Long-term follow-up is usually necessary to monitor the child’s recuperation and growth. Evaluation includes x-rays of matching limbs at 3- to 6-month intervals for at least 2 years. Some fractures require periodic evaluations until the child’s bones have finished growing. Sometimes a growth arrest line may appear as a marker of the injury. Continued bone growth away from that line may mean that there will not be a long-term problem, and the doctor may decide to stop following the patient.
How Well Do Children Grow After a Growth Plate Injury?
Most growth plate fractures get better and do not cause any lasting problems. Occasionally, the bone stops growing and ends up shorter than the other limb. For example, a fractured leg might end up shorter than the other leg. Or, if only part of the growth plate is injured, the limb can become crooked when only part of the bone keeps growing. Whether an arrest of growth occurs depends on the following factors, in descending order of importance:
- Severity of the injury – If the injury causes the blood supply to the epiphysis to be cut off, growth can be stunted. If the growth plate is shifted, shattered, or crushed, a bony bridge is more likely to form and the risk of growth retardation is higher. An open injury in which the skin is broken carries the risk of infection, which could destroy the growth plate.
- Age of the child – In a younger child, the bones have a great deal of growing to do; therefore, growth arrest can be more serious, and closer surveillance is needed. It is also true, however, that younger bones have a greater ability to remodel.
- Which growth plate is injured – Some growth plates, such as those in the region of the knee, are more responsible for extensive bone growth than others.
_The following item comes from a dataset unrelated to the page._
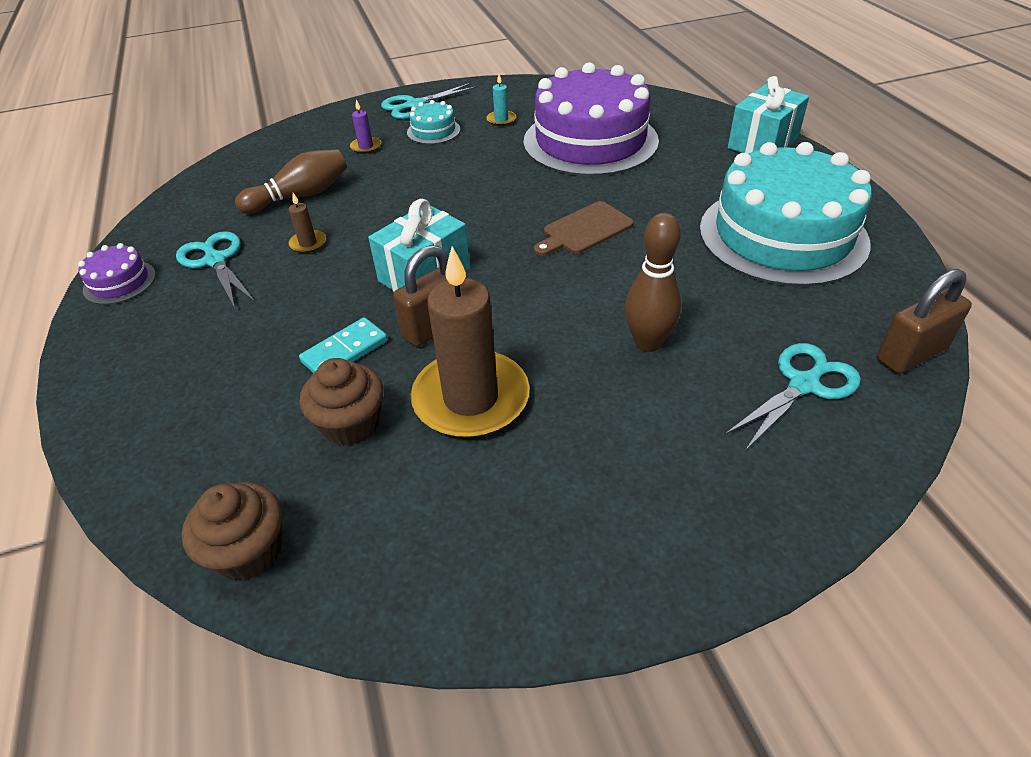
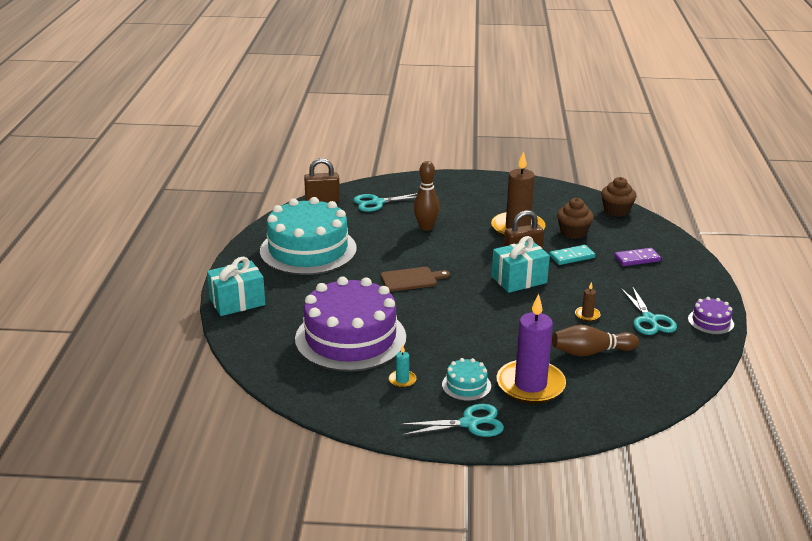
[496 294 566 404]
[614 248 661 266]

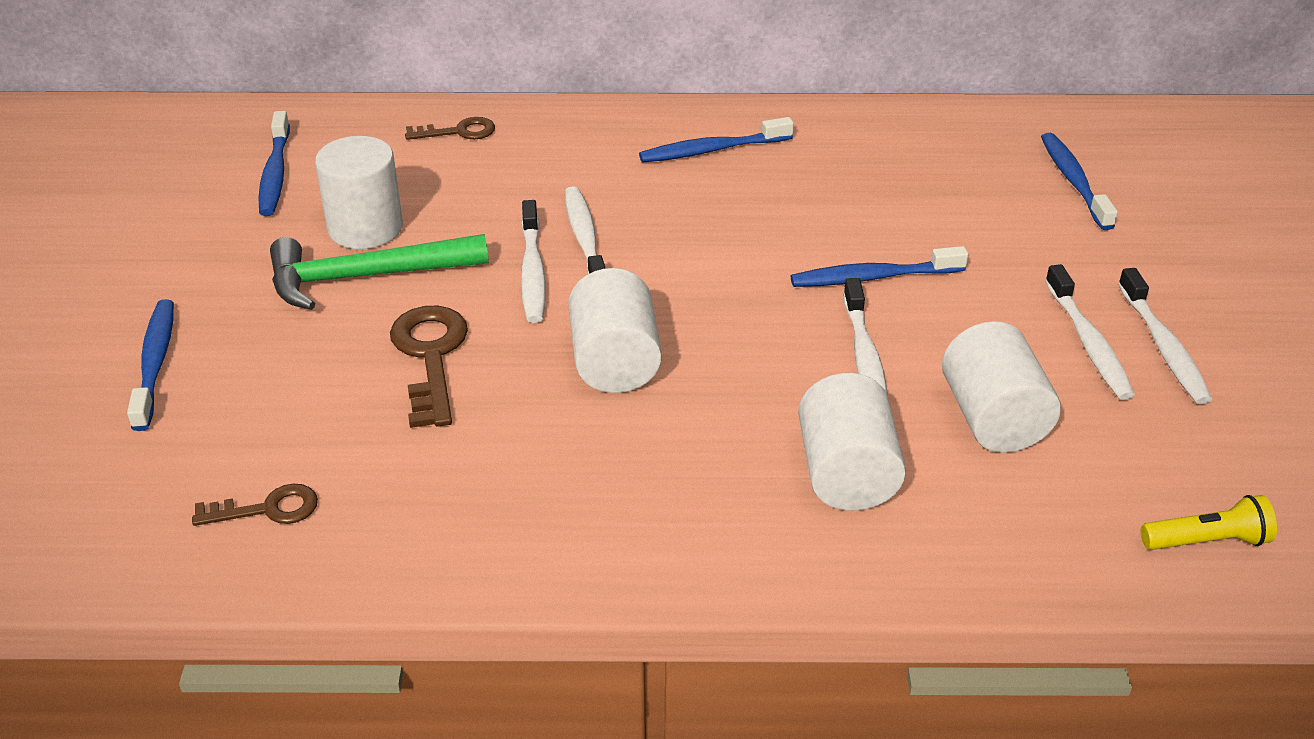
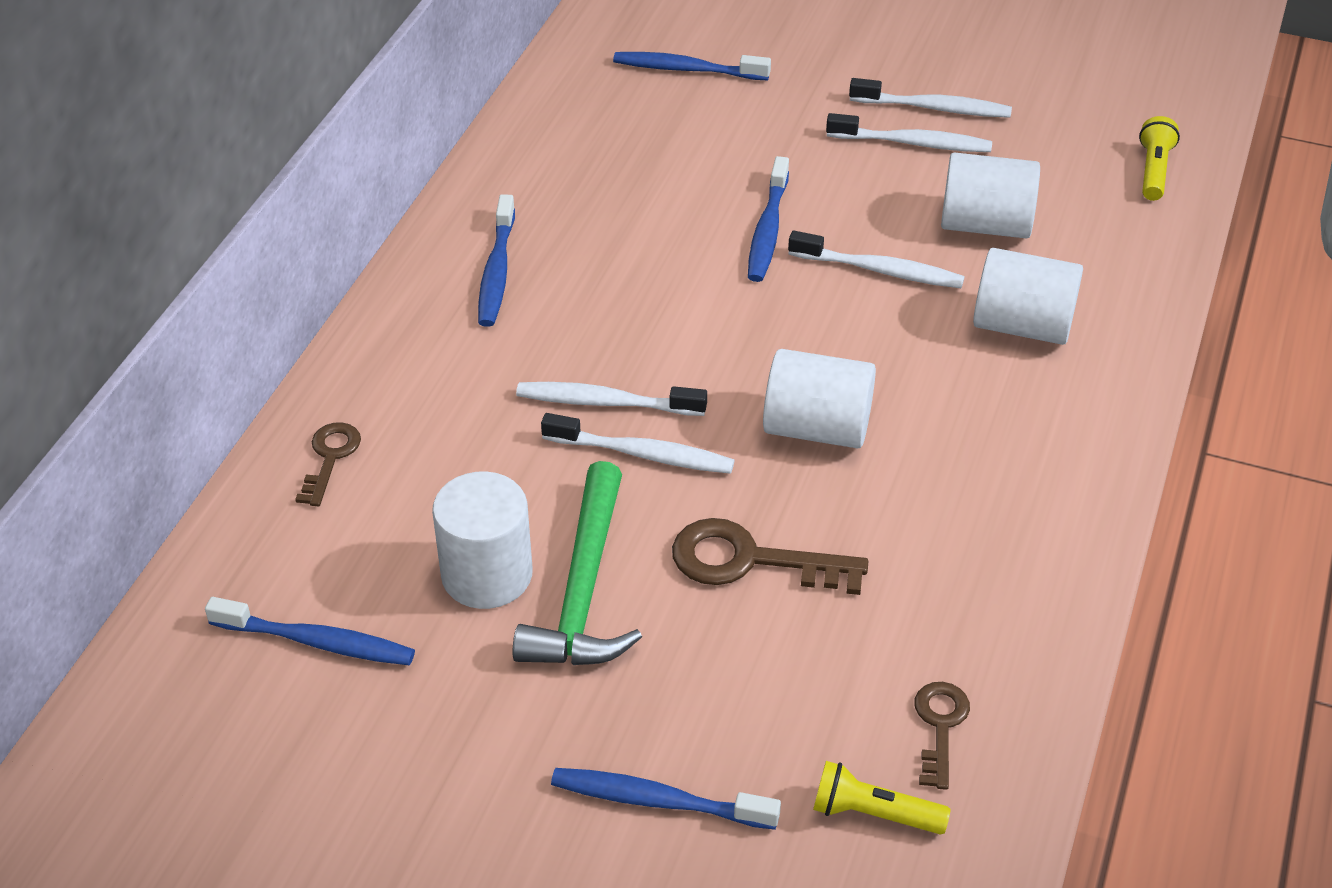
[813 761 951 834]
- Type of growth plate fracture—There are five fracture types based on the extent of damage done to the growth plate.
What Are Researchers Trying to Learn About Growth Plate Injuries?
Researchers are searching for better ways to diagnose and treat growth plate injuries. For example, they are:
- Finding ways to help bones continue to grow after fractures
- Researching drugs that protect the growth plate during radiation treatment
- Finding ways to help damaged muscles, bones, joints, tendons, and ligaments grow back.
1 Adapted from Play It Safe, a Guide to Safety for Young Athletes, from the American Academy of Orthopaedic Surgeons.